Within the history of figurative painting the choice of subject is always one of certain significance. And with the resurgence of representational painting practices through neo-expressionism, and even more recently with artists such as Neo Rauch and Jenny Saville, an emphasis on irony, satire, and the confluence of the beautiful grotesque has come to the forefront. Singh's larger than life images of tourists and locals lingering in the sun are a smart and well-formulated re-mediation of the Western fetishization of leisure time.
The exhibition is comprised of several large-scale works on linen as well as smaller portraits.

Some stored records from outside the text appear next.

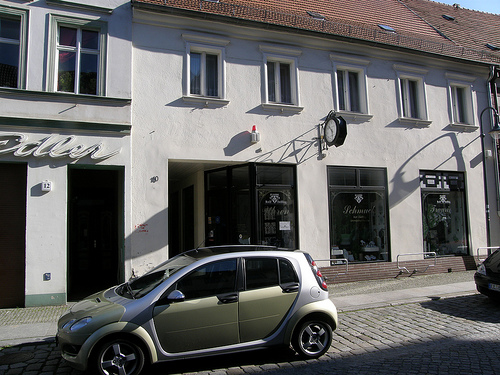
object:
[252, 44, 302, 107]
window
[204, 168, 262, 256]
doorway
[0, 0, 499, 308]
building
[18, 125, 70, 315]
wall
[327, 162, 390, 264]
window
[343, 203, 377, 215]
windowwriting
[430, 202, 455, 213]
windowwriting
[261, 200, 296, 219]
windowwriting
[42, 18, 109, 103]
window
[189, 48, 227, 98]
window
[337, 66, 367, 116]
window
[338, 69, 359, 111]
window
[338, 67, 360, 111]
black window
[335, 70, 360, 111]
glass window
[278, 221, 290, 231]
sign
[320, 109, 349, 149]
clock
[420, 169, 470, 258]
window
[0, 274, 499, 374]
brick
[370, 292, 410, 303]
ground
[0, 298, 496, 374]
road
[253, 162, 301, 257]
window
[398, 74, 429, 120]
window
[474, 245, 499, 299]
car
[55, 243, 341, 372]
car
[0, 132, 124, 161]
sign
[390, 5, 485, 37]
shingles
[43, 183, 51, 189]
number 12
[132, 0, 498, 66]
roof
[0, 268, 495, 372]
street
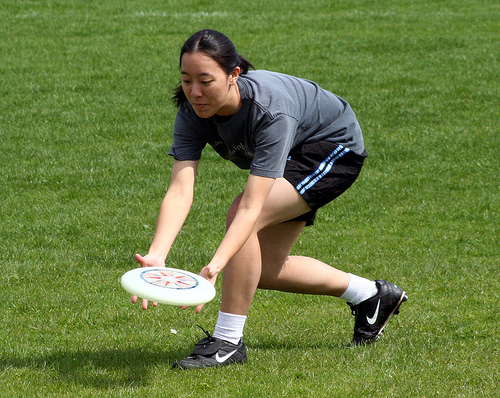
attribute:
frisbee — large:
[118, 264, 221, 308]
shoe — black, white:
[167, 334, 249, 370]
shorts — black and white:
[275, 134, 365, 224]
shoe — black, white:
[172, 331, 249, 369]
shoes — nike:
[168, 282, 418, 365]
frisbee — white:
[91, 256, 213, 316]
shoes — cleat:
[182, 328, 260, 375]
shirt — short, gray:
[166, 70, 363, 178]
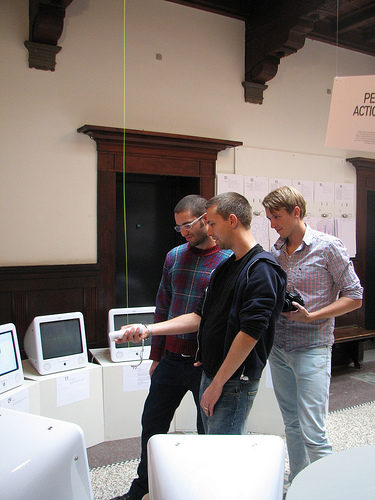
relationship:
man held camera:
[244, 175, 347, 424] [281, 285, 339, 322]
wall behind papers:
[1, 0, 375, 267] [336, 181, 353, 208]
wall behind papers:
[1, 0, 375, 267] [313, 178, 337, 209]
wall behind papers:
[1, 0, 375, 267] [244, 174, 268, 203]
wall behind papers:
[1, 0, 375, 267] [215, 174, 243, 194]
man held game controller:
[124, 192, 282, 432] [108, 323, 144, 342]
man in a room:
[261, 186, 363, 486] [1, 1, 374, 498]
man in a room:
[124, 192, 282, 432] [1, 1, 374, 498]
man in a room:
[109, 194, 235, 500] [1, 1, 374, 498]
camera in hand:
[279, 284, 305, 315] [275, 299, 312, 324]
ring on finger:
[204, 406, 209, 410] [203, 401, 208, 414]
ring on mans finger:
[203, 405, 209, 411] [203, 403, 210, 416]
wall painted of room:
[1, 0, 373, 265] [1, 1, 374, 498]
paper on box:
[56, 372, 91, 407] [23, 357, 106, 448]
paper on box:
[58, 369, 91, 403] [102, 361, 172, 437]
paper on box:
[122, 361, 153, 390] [246, 355, 285, 436]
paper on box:
[263, 363, 273, 386] [41, 375, 102, 443]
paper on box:
[5, 386, 27, 414] [2, 382, 43, 418]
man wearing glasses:
[109, 194, 235, 500] [170, 209, 209, 234]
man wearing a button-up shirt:
[261, 186, 363, 486] [267, 223, 363, 352]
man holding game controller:
[107, 192, 287, 357] [106, 323, 149, 344]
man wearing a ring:
[113, 192, 287, 435] [204, 406, 209, 410]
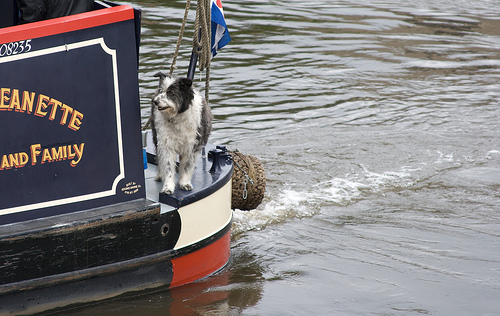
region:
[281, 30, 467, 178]
The water is still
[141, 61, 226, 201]
The dog is on the boat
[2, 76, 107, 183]
Words on the boat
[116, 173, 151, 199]
The boat's logo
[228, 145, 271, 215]
A tire on the back of the boat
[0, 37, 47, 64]
These are white letters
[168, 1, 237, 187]
Flag on the boat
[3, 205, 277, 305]
Boat is orange and blue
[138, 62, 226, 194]
Dog is black and white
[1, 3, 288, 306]
Boat is moving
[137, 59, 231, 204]
a dog on the boat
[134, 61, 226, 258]
a dog on the boat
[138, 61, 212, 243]
a dog on the boat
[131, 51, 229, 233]
a dog on the boat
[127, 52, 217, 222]
a dog on the boat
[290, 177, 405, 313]
the water is murky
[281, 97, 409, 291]
the water is murky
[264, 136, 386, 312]
the water is murky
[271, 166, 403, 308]
the water is murky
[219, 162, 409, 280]
the water is murky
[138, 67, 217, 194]
dog on the boat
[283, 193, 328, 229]
wave in the water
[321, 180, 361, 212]
wave in the water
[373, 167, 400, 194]
wave in the water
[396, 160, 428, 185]
wave in the water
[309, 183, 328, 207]
wave in the water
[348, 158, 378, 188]
wave in the water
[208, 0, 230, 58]
red, white, and blue flag on back of boat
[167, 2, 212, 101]
brown rope hanging from boat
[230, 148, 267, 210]
brown object on back of boat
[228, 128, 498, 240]
wake from boat motor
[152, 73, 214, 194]
black and white dog standing on boat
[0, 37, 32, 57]
white identification number on boat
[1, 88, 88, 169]
yellow lettering on side of boat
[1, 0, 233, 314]
red, black, and white boat in the water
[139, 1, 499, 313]
riples in the water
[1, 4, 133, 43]
red stripe on side of boat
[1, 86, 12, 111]
The letter is yellow and outlined in orange.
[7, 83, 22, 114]
The letter is yellow and outlined in orange.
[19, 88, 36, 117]
The letter is yellow and outlined in orange.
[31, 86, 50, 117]
The letter is yellow and outlined in orange.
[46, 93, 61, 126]
The letter is yellow and outlined in orange.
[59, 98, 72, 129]
The letter is yellow and outlined in orange.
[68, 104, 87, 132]
The letter is yellow and outlined in orange.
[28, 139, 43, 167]
The letter is yellow and outlined in orange.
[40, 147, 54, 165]
The letter is yellow and outlined in orange.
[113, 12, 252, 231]
A black and white dog standing on about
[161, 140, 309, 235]
A basket at the end of the boat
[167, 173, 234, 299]
A red and white front of the boat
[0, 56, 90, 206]
Writing on the side of the boat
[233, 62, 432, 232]
Ripples in the water from the boat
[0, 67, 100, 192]
Gold writing on the side of the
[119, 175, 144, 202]
Small writing and why on the bottom of the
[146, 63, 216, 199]
Grey and white scruffy dog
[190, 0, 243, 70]
Red, white, and blue flag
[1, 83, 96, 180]
Yellow writing on the blue boat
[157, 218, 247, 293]
Red colored bottom of the boat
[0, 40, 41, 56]
White numbers on a blue boat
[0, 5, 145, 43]
Red trim on a blue boat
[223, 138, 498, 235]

Her representation of the human form is striated and fragmented and as she delves into greater detail the image becomes paradoxically more abstract. The result is a beautifully colored, if perhaps unnerving, composition of sunning tourists in their multi-faceted existences. One often finds smaller figures lurking in the nooks and crannies of the images adding to the sense of unrest in the paintings. And, for every inch of minutely detailed surface Singh also gives us passages of untouched linen canvas as a space for contemplation. Greg Tate has referred to Singh's visual taxonomy of Western tourism as "obliquely satirical" and notes that she "wants to whisk us off to Paradise and then make us gasp in horror at the human debris wealth has deposited and left on display in her cold-eyed memory theatre."
In addition to these newest works Singh will, for the first time, exhibit her two most influential early paintings. These include a minutely detailed depiction of the World Trade Towers (painted on canvas that survived her demolished studio opposite the towers) as well as a large painting of America's founding fathers whirling in a rose garden. It was these two earlier works that led Singh to begin her contemplation of the variegated perceptions of personal and communal security and leisure. We hope that you will join us as we explore the progression from these earlier works to the newest incarnation of Singh's fantastically depicted noblesse oblige tourists floating down a lazy river contemplating security and securities.
Born in Suffern, New York, in 1977, Schandra Singh possesses a highly coveted painting pedigree. After completing her Bachelor of Fine Arts (1999) at the Rhode Island School of Design, she went on to receive a Master of Fine Arts in Painting (2006) at Yale University. The artist has exhibited internationally and most notably in the recent "The Empire Strikes Back" exhibition at Saatchi Gallery in London. If I Am Immune To It, I Don't Deserve To Be Here marks her first solo exhibition with Bose Pacia in New York. Schandra Singh lives and works in Poughkeepsie, New York.